→ TASK PROMPT
Among the lines below, return each one that contains the word "Classifier".

→ GIVEN ENTRIES

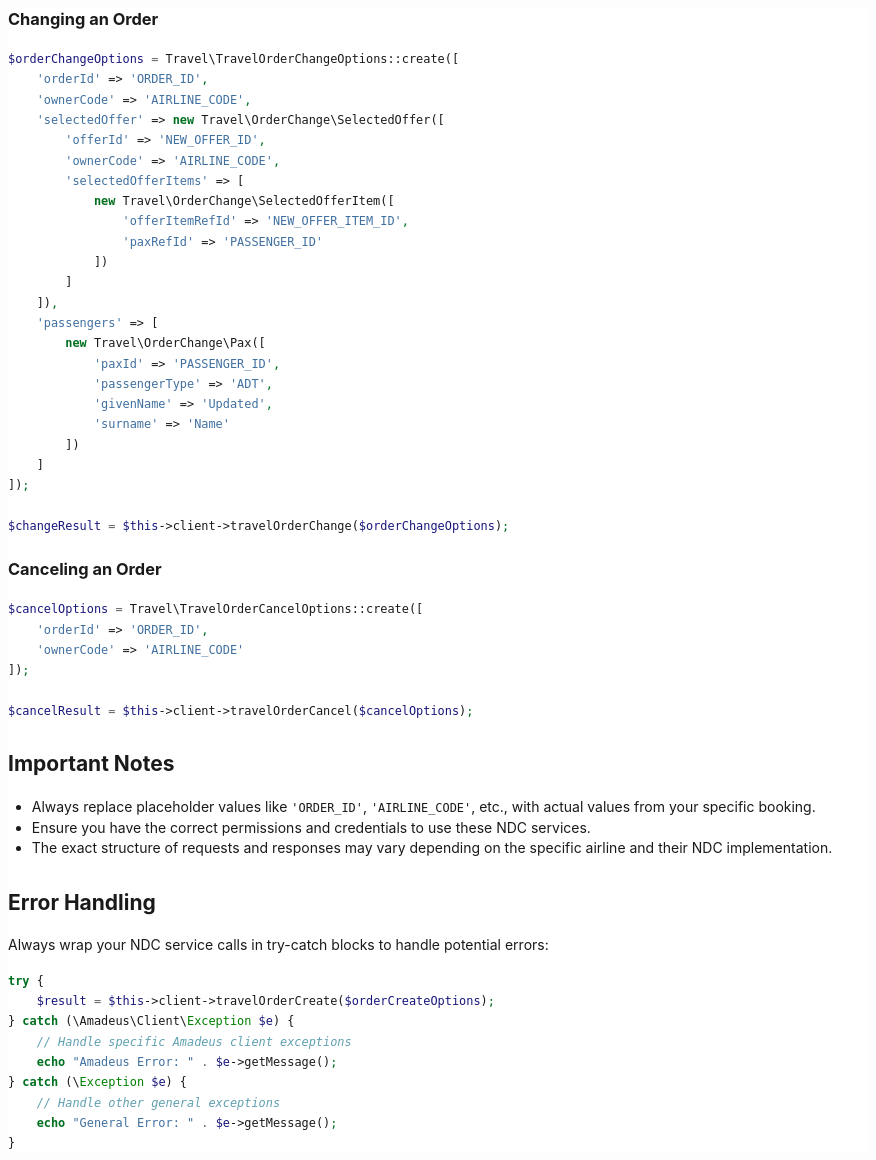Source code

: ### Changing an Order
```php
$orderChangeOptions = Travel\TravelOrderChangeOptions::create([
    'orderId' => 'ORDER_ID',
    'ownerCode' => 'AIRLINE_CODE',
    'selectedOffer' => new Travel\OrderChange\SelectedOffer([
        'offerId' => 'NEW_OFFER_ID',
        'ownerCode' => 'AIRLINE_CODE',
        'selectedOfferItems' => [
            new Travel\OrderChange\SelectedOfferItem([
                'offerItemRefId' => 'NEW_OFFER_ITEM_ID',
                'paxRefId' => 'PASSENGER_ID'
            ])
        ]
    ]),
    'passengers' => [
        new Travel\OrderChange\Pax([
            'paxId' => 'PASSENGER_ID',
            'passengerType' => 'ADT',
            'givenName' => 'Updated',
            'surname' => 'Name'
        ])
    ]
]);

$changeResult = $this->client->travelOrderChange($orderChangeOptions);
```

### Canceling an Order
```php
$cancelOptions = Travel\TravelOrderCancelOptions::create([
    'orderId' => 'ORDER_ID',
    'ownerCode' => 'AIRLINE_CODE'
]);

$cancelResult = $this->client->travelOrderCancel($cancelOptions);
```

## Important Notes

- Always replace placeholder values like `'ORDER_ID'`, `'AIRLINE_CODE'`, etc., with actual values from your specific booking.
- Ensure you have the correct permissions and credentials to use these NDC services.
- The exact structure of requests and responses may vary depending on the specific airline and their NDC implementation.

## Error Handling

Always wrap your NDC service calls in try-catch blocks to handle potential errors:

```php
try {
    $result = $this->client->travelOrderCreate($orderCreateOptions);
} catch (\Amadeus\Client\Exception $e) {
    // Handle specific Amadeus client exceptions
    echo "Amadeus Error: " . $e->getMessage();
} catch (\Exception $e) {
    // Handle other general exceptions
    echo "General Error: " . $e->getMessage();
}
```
==
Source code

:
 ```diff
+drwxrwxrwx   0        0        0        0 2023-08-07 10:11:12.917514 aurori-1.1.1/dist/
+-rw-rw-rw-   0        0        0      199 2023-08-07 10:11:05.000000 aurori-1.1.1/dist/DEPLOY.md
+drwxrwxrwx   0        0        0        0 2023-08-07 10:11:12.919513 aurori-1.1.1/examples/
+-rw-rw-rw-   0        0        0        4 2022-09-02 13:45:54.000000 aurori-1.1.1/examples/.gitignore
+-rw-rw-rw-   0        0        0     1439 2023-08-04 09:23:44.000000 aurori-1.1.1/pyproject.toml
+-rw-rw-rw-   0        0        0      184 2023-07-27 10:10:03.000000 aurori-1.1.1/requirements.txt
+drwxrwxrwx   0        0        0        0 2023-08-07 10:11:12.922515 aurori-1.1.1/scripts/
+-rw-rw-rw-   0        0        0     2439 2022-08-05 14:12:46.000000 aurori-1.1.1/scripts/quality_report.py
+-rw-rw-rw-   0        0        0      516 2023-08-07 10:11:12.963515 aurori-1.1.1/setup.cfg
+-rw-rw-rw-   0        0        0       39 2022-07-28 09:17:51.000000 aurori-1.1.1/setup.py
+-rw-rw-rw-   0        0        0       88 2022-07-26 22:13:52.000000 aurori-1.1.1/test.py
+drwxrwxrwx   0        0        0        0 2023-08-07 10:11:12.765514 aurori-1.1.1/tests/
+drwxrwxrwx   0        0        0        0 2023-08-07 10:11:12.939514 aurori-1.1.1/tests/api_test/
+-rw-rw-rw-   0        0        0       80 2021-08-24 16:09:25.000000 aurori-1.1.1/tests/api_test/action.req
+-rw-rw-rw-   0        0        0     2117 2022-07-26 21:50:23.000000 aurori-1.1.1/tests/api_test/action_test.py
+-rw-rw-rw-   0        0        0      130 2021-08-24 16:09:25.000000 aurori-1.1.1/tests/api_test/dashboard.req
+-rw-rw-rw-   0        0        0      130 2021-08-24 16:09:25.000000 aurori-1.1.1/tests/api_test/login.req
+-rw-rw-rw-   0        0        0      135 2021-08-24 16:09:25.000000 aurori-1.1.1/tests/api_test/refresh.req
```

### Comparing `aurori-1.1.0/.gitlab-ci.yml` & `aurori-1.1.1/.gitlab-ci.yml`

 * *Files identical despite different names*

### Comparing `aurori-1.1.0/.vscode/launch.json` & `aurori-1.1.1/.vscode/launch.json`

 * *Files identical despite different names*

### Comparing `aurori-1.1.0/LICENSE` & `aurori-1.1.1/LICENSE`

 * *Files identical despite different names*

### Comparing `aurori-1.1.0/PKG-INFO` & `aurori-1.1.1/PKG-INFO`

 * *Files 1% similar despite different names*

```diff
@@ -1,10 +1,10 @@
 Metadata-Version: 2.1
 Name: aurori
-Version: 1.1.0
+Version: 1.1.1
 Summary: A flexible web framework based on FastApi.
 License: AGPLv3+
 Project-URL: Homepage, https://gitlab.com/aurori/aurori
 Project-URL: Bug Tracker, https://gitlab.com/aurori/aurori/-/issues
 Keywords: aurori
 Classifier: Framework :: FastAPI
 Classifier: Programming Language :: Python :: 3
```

→ REPLY
 Classifier: Framework :: FastAPI
 Classifier: Programming Language :: Python :: 3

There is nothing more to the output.